I would love to believe RAND's estimated 8.2 million increase in ESI between September and March but my experience in commissioning similar polls suggests to me that it is not real but due to an unanticipated side effect of the poll methodology.

We know that there is a pretty large "churn" in insurance status. Some people will gain jobs with insurance, while others lose them. Some people retire, get sick, or die. But one would expect the number gaining and losing employer coverage would be about equal. RAND's 8.2 million increase is the difference between 14.5 million estimated to have gained employer sponsored insurance and 6.3 million estimated to have lost it (with an estimated 102.4 million having employer coverage in both polls).
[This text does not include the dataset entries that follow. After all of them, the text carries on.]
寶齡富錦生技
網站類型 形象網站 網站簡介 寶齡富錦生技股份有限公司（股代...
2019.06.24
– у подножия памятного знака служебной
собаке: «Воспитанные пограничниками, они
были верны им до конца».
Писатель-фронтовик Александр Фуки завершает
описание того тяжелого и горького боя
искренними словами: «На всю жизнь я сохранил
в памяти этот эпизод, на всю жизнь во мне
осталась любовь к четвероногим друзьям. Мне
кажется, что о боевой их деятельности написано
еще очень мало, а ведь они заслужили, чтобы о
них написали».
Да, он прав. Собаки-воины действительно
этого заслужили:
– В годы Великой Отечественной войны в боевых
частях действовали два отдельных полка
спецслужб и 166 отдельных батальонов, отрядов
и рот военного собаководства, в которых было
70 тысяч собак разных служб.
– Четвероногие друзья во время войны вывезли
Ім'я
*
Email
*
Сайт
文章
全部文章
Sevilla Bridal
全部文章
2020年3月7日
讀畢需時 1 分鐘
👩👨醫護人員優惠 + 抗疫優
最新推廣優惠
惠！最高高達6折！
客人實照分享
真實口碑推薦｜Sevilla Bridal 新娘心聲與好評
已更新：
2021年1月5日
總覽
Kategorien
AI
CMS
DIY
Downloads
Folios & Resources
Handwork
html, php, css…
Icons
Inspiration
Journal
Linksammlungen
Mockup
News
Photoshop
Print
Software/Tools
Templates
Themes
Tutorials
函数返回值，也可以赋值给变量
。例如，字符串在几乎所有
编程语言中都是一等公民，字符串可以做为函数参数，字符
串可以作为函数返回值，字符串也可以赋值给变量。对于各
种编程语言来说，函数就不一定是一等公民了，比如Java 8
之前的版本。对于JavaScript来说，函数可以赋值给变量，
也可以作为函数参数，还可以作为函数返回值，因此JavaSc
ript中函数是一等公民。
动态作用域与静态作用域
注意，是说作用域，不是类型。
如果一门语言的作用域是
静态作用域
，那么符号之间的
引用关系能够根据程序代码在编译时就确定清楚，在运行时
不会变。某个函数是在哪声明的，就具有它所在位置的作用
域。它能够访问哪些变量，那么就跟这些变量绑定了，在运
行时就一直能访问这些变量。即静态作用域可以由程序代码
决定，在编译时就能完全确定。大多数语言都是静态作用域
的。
RAND's theory is that the threat of penalties has forced some to take up employer health care that they had chosen to go without before. In recent years the number of people covered by employer sponsored insurance has been declining, probably due to the ever increasing cost. So why would this trend suddenly be reversed so dramatically? If the individual mandate were the cause, surely there would have been all kinds of reports about such a dramatic increased enrollment? We have not seen any yet?

My belief is that the reported increase may be due to the design of the poll. This poll is unusual in that it interviewed the same people twice, first in September and then again in March. This allows it to see how many of the sample actually change from one type of cover to another.  But its weakness is that inevitably somewhere between 5 and 10% of the people you interviewed in the first round can't be contacted again. Some may refuse to answer more questions, but more likely the phone number has been disconnected. RAND reports that 2641 people were interviewed in September but only 2,425 of these (91.8%) were interviewed in March. So RAND went ahead with those who answered both surveys, assuming that were similar to the whole population.

Unfortunately this assumption is only justified if there is no correlation between life events that cause loss of employer insurance and RAND's failure to contact the sample again.  But why do phone numbers get disconnected?

  • some people die or get sick and move into care;
  • others move to a different part of the country (too far to keep their old number);
  • some can't afford to pay their bill, or decide they can't afford to pay for both cell and home phone.

And why do people lose employer coverage? Basically they either lost their job or they chose to leave it.  If you lost a job you are more likely to be short of money and unable to pay the phone bill.You may also have to move to find work, or move in with relatives. You leave a job either because you found a better one (in which case you likely still get employer cover) or often because your family are moving to another City. New jobs may impose a waiting period for employer coverage. So it is quite possible that half the people who lost employer coverage between September 2013 and March 2014 were missed by this survey, as they were among the 8.2% of the sample who could not be contacted again.

Until we see other evidence to suggest that the mandate has caused a massive increase in take-up of employer offered cover, I just don't believe RAND's numbers.